(Assignment):
Write out exactly the lines below that run from the one containing "7) bundle of" through the one containing "Lengths in metres", both included, with no other lines.

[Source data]
..............................
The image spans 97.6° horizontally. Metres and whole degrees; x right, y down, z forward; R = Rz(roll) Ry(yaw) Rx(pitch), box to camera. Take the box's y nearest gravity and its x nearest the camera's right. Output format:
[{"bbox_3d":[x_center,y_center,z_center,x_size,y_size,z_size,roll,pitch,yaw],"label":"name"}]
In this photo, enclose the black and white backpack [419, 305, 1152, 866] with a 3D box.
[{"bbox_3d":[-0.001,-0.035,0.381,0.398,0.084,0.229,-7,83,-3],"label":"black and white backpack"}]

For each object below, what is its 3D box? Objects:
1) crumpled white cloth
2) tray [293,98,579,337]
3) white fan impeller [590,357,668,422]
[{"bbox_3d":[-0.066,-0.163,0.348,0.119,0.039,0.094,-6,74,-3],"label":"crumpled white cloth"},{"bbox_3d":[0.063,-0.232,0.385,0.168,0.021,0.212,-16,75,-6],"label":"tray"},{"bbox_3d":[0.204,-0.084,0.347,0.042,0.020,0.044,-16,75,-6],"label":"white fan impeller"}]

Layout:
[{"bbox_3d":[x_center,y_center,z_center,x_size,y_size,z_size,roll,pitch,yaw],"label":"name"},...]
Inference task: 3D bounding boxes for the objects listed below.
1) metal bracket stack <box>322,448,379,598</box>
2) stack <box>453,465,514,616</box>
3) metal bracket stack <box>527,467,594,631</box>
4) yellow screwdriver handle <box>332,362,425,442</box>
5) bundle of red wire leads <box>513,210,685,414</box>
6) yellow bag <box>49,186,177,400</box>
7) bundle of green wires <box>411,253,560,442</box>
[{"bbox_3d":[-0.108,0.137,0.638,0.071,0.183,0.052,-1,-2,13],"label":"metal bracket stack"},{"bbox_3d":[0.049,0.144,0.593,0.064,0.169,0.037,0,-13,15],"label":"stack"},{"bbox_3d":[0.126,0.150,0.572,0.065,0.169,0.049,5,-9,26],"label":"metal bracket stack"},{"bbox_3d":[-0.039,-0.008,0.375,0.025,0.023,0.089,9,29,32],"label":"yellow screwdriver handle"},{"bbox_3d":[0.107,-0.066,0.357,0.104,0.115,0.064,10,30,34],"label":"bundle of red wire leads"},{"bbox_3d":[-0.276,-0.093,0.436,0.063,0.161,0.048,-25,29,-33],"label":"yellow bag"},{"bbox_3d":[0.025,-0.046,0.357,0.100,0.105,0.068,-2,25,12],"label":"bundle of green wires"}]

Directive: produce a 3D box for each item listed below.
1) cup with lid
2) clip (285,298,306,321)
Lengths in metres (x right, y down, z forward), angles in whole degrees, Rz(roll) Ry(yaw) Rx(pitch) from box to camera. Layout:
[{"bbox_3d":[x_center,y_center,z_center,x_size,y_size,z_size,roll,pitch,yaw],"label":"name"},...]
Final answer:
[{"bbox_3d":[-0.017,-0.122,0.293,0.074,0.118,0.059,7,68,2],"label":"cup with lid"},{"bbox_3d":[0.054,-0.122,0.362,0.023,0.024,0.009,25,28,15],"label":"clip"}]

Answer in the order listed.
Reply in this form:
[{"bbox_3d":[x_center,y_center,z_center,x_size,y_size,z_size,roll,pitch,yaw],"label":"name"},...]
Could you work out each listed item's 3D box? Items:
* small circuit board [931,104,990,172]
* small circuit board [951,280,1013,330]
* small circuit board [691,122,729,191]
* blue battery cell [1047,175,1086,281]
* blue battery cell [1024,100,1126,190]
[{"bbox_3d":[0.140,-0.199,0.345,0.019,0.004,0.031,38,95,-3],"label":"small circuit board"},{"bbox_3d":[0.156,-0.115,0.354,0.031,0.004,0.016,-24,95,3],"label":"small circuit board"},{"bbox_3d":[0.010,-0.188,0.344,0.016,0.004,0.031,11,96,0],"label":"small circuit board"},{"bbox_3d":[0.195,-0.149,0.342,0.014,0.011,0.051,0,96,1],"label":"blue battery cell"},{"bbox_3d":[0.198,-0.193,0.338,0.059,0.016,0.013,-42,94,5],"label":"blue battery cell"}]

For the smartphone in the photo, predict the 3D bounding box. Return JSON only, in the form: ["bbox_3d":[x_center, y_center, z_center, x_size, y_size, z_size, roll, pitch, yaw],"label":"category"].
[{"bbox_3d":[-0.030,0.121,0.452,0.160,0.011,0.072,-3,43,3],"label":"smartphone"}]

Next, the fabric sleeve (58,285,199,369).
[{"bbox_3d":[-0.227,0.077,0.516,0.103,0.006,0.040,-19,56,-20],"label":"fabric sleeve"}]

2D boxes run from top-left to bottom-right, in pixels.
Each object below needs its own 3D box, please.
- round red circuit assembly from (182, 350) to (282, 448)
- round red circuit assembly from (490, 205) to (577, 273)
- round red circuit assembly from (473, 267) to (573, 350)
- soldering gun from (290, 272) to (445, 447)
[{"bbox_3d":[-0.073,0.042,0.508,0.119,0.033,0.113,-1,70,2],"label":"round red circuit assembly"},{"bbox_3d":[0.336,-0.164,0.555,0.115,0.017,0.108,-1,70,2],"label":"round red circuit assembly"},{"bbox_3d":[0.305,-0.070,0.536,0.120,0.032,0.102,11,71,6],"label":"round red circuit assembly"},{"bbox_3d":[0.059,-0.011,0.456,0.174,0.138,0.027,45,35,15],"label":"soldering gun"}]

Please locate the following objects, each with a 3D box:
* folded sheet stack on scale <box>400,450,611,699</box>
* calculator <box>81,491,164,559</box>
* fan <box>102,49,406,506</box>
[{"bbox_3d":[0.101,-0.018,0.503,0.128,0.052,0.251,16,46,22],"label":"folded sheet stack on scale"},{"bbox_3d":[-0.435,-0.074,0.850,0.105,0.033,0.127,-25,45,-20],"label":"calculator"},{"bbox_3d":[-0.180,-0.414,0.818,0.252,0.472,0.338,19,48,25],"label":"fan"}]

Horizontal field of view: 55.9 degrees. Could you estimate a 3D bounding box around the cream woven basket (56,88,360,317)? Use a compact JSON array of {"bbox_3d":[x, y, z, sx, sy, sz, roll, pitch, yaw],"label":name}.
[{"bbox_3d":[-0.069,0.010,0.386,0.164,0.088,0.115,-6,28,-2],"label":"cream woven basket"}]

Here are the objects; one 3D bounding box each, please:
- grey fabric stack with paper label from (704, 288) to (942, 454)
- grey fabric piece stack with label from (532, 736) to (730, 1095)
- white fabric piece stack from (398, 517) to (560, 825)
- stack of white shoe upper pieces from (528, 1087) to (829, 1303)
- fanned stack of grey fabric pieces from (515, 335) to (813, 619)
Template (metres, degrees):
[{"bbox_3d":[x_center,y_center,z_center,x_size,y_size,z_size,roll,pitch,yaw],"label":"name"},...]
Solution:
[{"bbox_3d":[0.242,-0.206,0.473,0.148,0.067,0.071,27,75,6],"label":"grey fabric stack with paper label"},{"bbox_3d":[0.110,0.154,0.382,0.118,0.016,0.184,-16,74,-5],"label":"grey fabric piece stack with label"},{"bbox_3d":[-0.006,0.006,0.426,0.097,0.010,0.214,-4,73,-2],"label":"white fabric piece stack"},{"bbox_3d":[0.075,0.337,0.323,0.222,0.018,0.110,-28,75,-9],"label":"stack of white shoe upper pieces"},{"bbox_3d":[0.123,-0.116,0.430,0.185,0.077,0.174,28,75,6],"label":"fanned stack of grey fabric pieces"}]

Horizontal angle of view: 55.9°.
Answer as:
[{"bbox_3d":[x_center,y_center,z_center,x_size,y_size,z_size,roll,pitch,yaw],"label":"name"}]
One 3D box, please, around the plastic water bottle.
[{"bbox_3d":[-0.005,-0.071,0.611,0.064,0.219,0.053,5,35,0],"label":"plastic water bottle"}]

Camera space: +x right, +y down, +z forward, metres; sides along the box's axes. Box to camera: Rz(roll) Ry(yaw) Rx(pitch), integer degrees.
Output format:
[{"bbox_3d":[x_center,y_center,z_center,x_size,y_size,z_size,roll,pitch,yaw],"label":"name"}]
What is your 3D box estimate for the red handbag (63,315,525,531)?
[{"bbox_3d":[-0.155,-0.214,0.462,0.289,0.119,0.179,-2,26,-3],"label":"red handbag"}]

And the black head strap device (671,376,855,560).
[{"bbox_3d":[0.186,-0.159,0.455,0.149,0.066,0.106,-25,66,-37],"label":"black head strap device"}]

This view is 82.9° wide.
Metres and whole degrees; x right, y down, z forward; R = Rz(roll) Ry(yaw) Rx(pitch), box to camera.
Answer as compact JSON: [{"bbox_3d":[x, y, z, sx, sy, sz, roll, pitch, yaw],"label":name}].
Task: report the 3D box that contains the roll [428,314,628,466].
..............................
(Answer below):
7) bundle of green wires <box>411,253,560,442</box>
[{"bbox_3d":[-0.108,0.137,0.638,0.071,0.183,0.052,-1,-2,13],"label":"metal bracket stack"},{"bbox_3d":[0.049,0.144,0.593,0.064,0.169,0.037,0,-13,15],"label":"stack"},{"bbox_3d":[0.126,0.150,0.572,0.065,0.169,0.049,5,-9,26],"label":"metal bracket stack"},{"bbox_3d":[-0.039,-0.008,0.375,0.025,0.023,0.089,9,29,32],"label":"yellow screwdriver handle"},{"bbox_3d":[0.107,-0.066,0.357,0.104,0.115,0.064,10,30,34],"label":"bundle of red wire leads"},{"bbox_3d":[-0.276,-0.093,0.436,0.063,0.161,0.048,-25,29,-33],"label":"yellow bag"},{"bbox_3d":[0.025,-0.046,0.357,0.100,0.105,0.068,-2,25,12],"label":"bundle of green wires"}]

Directive: produce a 3D box for each item listed below.
1) cup with lid
2) clip (285,298,306,321)
Lengths in metres (x right, y down, z forward), angles in whole degrees, Rz(roll) Ry(yaw) Rx(pitch) from box to camera. Layout:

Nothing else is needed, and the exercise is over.